Becky Pepper-Jackson is Making the Playing Field Open and Equal for Trans Kids Everywhere

In 2021, 11-year-old Becky Pepper-Jackson was living her normal preteen life–or at least, as normal as a childhood interrupted by the COVID-19 pandemic can be. In elementary school, she’d been a cheerleader, and was excited to enter middle school following the re-opening of schools in her hometown of Bridgeport, West Virginia. 

The state, however, had other plans. Leading a slate of anti-trans bills in 2021 and 2022, West Virginia passed HB 3293, which bans trans girls’ participation in school sports. Pepper-Jackson’s dreams of running cross-country suddenly disappeared: until she and her mother decided to do something about it.

Running wasn’t just an extra-curricular activity for Becky: it was something she’d grown up wanting to do. Running was big in her family, and Becky had come of age watching her older brothers compete on their school track teams. 

“I was always like, ‘I want to run,’” Becky told The Lily.

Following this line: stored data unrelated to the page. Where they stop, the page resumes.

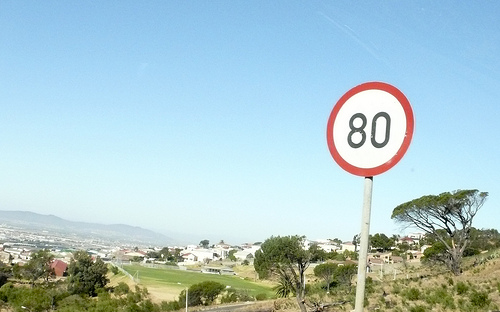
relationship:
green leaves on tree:
[255, 232, 314, 279] [253, 234, 312, 303]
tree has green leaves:
[253, 234, 312, 303] [255, 232, 314, 279]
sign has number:
[324, 81, 414, 177] [369, 111, 391, 148]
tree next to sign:
[250, 230, 325, 303] [324, 81, 414, 177]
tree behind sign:
[390, 185, 493, 273] [324, 81, 414, 177]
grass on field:
[116, 260, 273, 300] [101, 255, 284, 302]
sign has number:
[324, 81, 414, 177] [345, 109, 365, 149]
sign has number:
[324, 81, 414, 177] [369, 107, 391, 152]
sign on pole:
[324, 81, 414, 177] [347, 174, 378, 310]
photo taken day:
[4, 8, 480, 300] [4, 7, 484, 275]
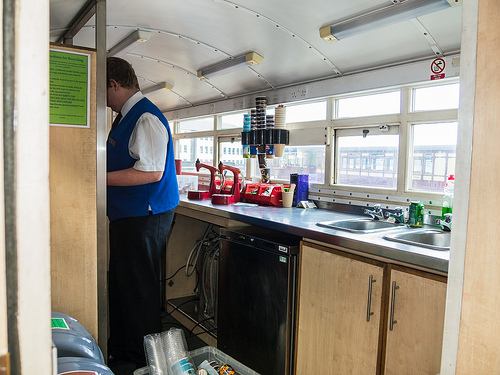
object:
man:
[104, 57, 180, 375]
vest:
[104, 95, 180, 222]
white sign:
[430, 57, 447, 75]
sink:
[383, 228, 449, 251]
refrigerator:
[217, 228, 295, 375]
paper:
[47, 49, 90, 128]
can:
[407, 201, 424, 227]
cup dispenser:
[241, 128, 290, 146]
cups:
[274, 144, 285, 157]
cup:
[281, 191, 293, 207]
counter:
[175, 191, 450, 274]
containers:
[242, 182, 291, 206]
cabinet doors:
[296, 239, 387, 375]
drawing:
[430, 58, 446, 74]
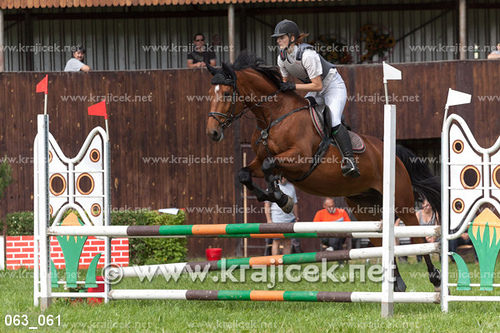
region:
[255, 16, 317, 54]
woman's helmet is black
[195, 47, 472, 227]
the horse is brown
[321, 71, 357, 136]
woman's pants are white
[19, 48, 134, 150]
the flags are red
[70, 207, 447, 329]
the sticks are brown green orange and white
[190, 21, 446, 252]
the horse is jumping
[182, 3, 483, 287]
the woman is riding horse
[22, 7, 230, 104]
people are watching woman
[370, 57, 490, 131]
the flags are white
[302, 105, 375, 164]
the saddle is brown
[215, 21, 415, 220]
woman riding a jumping horse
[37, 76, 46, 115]
small red flag on pole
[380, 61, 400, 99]
small white flag on pole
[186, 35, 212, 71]
man in black shirt watching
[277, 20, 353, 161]
woman wearing black riding helmet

Becky’s mom Heather wasted no time in joining thousands of West Virginia citizens writing to Governor Jim Justice asking to stop the harmful bill. He passed it anyway, signing the bill into law on April 28th, 2021. But Heather, Becky, and the rest of the Pepper-Jacksons knew the fight wasn’t over: on the contrary, it was just beginning.  

With the help of LAMBDA Legal and the ACLU, Becky and her family filed suit to challenge HB 3293 in court. “I just want to run, and the state wants to stop me from running as part of a team at my school,” said Pepper-Jackson said in a press release. “I love running, and being part of a team, and the State of West Virginia should explain in court why they won’t let me.” 

Rather than offer that explanation, the defendants tried to get the case thrown out altogether. That effort failed. By May, Becky and her family were making headlines for going up against just one of many bills aimed at excluding trans girls from participating in sports as their true gender. For a kid who’d been out as trans since she was four years old, it wasn’t easy to become the new face of trans activism. But, like most trans kids who fight for what’s right, she wasn’t given much choice. Coming from a conservative West Virginia town that favored Donald Trump in the 2016 election by 67%, being trans, visible, and outspoken presented a risk for Pepper-Jackson. She took it on anyway. 

“I love running, and being part of a team, and the State of West Virginia should explain in court why they won’t let me.” 

“She’s not doing this just for herself,” Becky’s mother told The Lily. “She wants to help other kids who are just like her.”

It’s a unique and sadly specific burden to this upcoming generation of trans kids: they’re fighting for their own rights, with the very clear awareness that the progress they make will allow future generations the ability to have a normal childhood. That’s the dream, anyway, and so far, Becky is making it a reality. In July of 2021, a West Virginia judge blocked enforcement of the transphobic law that would have banned Pepper-Jackson from trying out for the track team. While her suit against the West Virginia Board of Education is still pending, Becky is able to run with the track team, dye her hair pink, and continue to show the world that trans kids can’t afford to sit back and let cruel bills tell them what they can and can’t do. 

“I am excited to know that I will be able to try out for the girls’ cross-country team and follow in the running shoes of my family,” Becky said in an ACLU press release last July. “It hurt that the State of West Virginia would try to block me from pursuing my dreams. I just want to play.”